◆ Exercise description ◆
Copy all the records exactly, but keep the pictures out of your version.
*** Opening Data for analysis ***
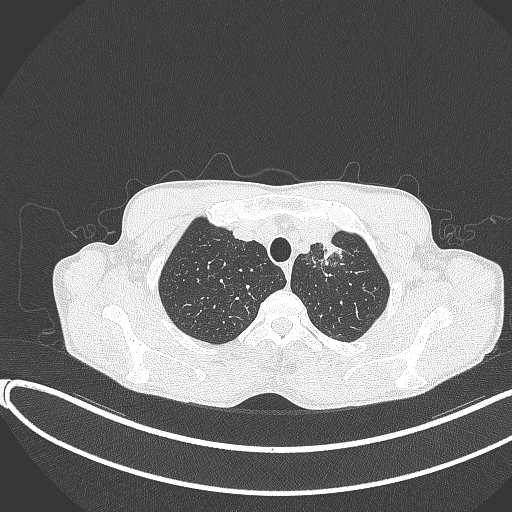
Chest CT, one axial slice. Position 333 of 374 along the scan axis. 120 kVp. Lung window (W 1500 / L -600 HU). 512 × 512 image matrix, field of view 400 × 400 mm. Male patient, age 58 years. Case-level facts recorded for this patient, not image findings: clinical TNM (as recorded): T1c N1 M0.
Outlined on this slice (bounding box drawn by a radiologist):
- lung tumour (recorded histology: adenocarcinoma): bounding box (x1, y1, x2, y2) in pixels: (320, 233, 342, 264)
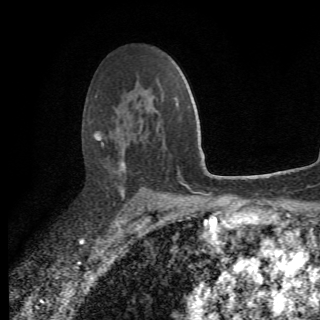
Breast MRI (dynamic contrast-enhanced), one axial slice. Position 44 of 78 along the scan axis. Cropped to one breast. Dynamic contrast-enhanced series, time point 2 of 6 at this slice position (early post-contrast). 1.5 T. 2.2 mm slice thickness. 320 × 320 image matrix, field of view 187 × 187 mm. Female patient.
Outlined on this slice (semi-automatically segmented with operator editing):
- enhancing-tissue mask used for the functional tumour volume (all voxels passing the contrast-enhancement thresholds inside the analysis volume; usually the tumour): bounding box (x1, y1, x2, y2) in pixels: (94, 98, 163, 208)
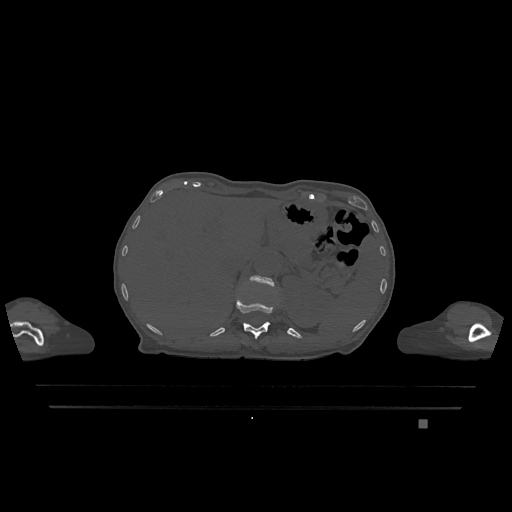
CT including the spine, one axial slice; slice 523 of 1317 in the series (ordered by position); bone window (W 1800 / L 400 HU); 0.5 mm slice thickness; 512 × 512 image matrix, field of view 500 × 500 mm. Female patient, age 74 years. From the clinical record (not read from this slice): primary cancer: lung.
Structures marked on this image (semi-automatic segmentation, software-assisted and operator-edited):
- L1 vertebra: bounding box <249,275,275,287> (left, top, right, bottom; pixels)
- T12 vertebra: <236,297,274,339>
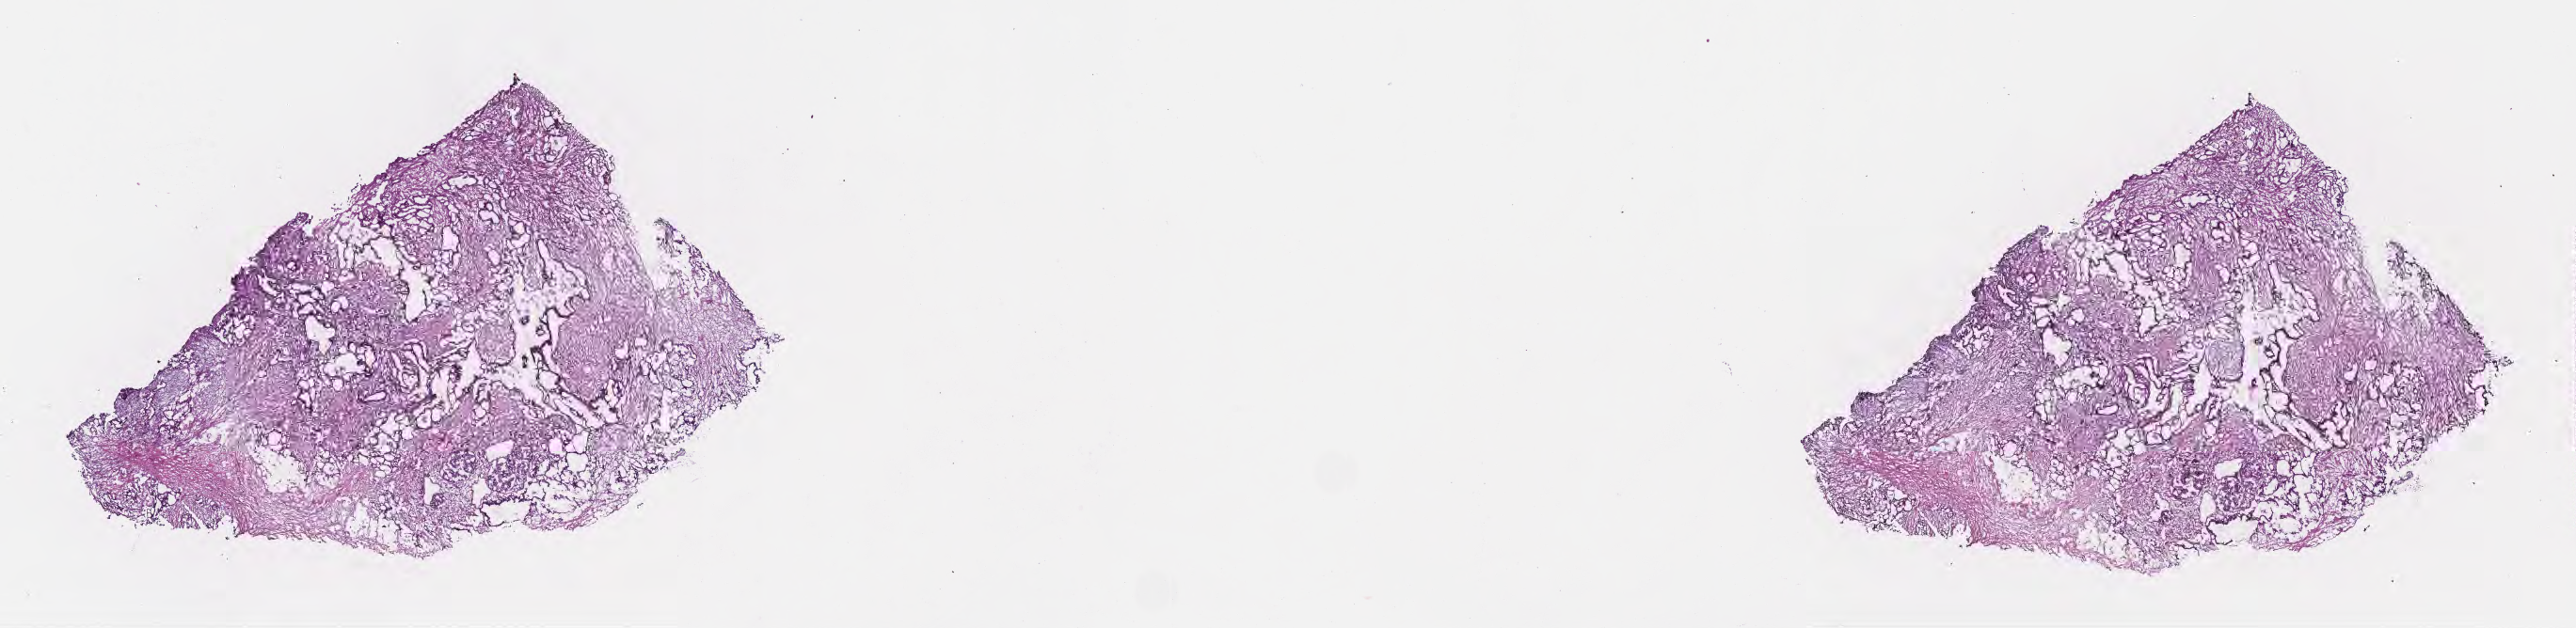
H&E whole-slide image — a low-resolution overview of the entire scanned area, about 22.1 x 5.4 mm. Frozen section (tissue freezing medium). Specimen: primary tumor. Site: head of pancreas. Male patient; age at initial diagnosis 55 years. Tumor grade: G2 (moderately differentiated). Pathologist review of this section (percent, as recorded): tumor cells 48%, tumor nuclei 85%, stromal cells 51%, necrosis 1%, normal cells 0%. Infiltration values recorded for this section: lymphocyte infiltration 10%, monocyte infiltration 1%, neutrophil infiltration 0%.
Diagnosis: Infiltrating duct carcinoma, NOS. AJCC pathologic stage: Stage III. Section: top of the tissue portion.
*** Closing Data for analysis ***
◆ Reply ◆
Chest CT, one axial slice. Position 333 of 374 along the scan axis. 120 kVp. Lung window (W 1500 / L -600 HU). 512 × 512 image matrix, field of view 400 × 400 mm. Male patient, age 58 years. Case-level facts recorded for this patient, not image findings: clinical TNM (as recorded): T1c N1 M0.
Outlined on this slice (bounding box drawn by a radiologist):
- lung tumour (recorded histology: adenocarcinoma): bounding box (x1, y1, x2, y2) in pixels: (320, 233, 342, 264)
Breast MRI (dynamic contrast-enhanced), one axial slice. Position 44 of 78 along the scan axis. Cropped to one breast. Dynamic contrast-enhanced series, time point 2 of 6 at this slice position (early post-contrast). 1.5 T. 2.2 mm slice thickness. 320 × 320 image matrix, field of view 187 × 187 mm. Female patient.
Outlined on this slice (semi-automatically segmented with operator editing):
- enhancing-tissue mask used for the functional tumour volume (all voxels passing the contrast-enhancement thresholds inside the analysis volume; usually the tumour): bounding box (x1, y1, x2, y2) in pixels: (94, 98, 163, 208)
CT including the spine, one axial slice; slice 523 of 1317 in the series (ordered by position); bone window (W 1800 / L 400 HU); 0.5 mm slice thickness; 512 × 512 image matrix, field of view 500 × 500 mm. Female patient, age 74 years. From the clinical record (not read from this slice): primary cancer: lung.
Structures marked on this image (semi-automatic segmentation, software-assisted and operator-edited):
- L1 vertebra: bounding box <249,275,275,287> (left, top, right, bottom; pixels)
- T12 vertebra: <236,297,274,339>
H&E whole-slide image — a low-resolution overview of the entire scanned area, about 22.1 x 5.4 mm. Frozen section (tissue freezing medium). Specimen: primary tumor. Site: head of pancreas. Male patient; age at initial diagnosis 55 years. Tumor grade: G2 (moderately differentiated). Pathologist review of this section (percent, as recorded): tumor cells 48%, tumor nuclei 85%, stromal cells 51%, necrosis 1%, normal cells 0%. Infiltration values recorded for this section: lymphocyte infiltration 10%, monocyte infiltration 1%, neutrophil infiltration 0%.
Diagnosis: Infiltrating duct carcinoma, NOS. AJCC pathologic stage: Stage III. Section: top of the tissue portion.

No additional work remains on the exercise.